Benchmarks You Can Expect (Indicative)
- 3B W4 on integrated GPU (2022–2024 laptops): 15–30 tok/s with f16; 8–15 tok/s without f16.
- 1B W4 on WASM+SIMD+threads (8 cores): 3–8 tok/s.
- 7B W4 on midrange discrete GPU: 20–50 tok/s, but initial load is heavy and memory tight.
Numbers vary by kernels; test on your target devices. Most planner loops are fine at 10–20 tok/s if you stream tools early.
Troubleshooting and Pitfalls
- OOM on WebGPU: reduce KV cache, shrink max context, drop to 1B, or fall back to WASM. Check buffer limits.
- Slow first token: lazy weight fetch causing stalls. Prefetch first layers, compile pipelines early, and keep tokenizer resident.
- Tool deadlocks: planner waits for a result the tool never emits. Implement tool timeouts and push a synthetic observation.
- JSON parse chaos: rely on grammar decoding; otherwise use robust incremental parsers and retry prompts.
- CORS/range issues: ensure Accept-Ranges and CORS headers; Service Worker cannot fabricate partial content without cooperation from the server.
Future: Where This Is Going
- WebNN: native ML API with hardware acceleration; could simplify deployment.
- Cooperative matrix & subgroup intrinsics in WebGPU: more efficient attention kernels.
- Better KV management: paging, compression, and shared KV across sessions/tabs.
- NPUs in the browser stack: WebGPU/NN paths to Apple/Qualcomm NPUs would slash power and boost speed.
- Standardized function-calling schemas and grammar APIs across runtimes.

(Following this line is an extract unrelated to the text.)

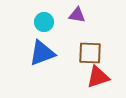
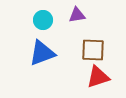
purple triangle: rotated 18 degrees counterclockwise
cyan circle: moved 1 px left, 2 px up
brown square: moved 3 px right, 3 px up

References and Useful Links
- WebGPU spec and MDN: https://gpuweb.github.io/gpuweb/ and https://developer.mozilla.org/en-US/docs/Web/API/WebGPU_API
- MLC WebLLM: https://github.com/mlc-ai/web-llm
- Transformers.js: https://github.com/xenova/transformers.js
- ONNX Runtime Web: https://onnxruntime.ai/docs/execution-providers/Web
- llama.cpp WASM: https://github.com/ggerganov/llama.cpp
- Chrome DevTools Protocol: https://chromedevtools.github.io/devtools-protocol/
- WebDriver BiDi: https://w3c.github.io/webdriver-bidi/
- Service Worker, Cache, and IndexedDB: https://developer.mozilla.org/en-US/docs/Web/API/Service_Worker_API and https://developer.mozilla.org/en-US/docs/Web/API/IndexedDB_API
- COOP/COEP and cross-origin isolation: https://developer.mozilla.org/en-US/docs/Web/Security/Secure_Contexts
- hnswlib-wasm (example): https://github.com/yoshoku/hnswlib-wasm
Conclusion
Browser-native agents are no longer a demo; they are a viable product architecture. With a compact, quantized planner on WebGPU (and a solid WASM fallback), streaming structured tool calls to local CDP/BiDi bridges, and a disciplined caching/memory strategy, you can ship low-latency, privacy-first agent experiences that scale with your users’ hardware and cost you nothing per token.
Focus on the fundamentals: size the model to the hardware, shard and cache responsibly, stream early and often, and build guardrails into the protocol—not just the prompt. If you do, your “AI in the browser” will feel native, safe, and fast—and you won’t be babysitting a GPU cluster to keep it alive.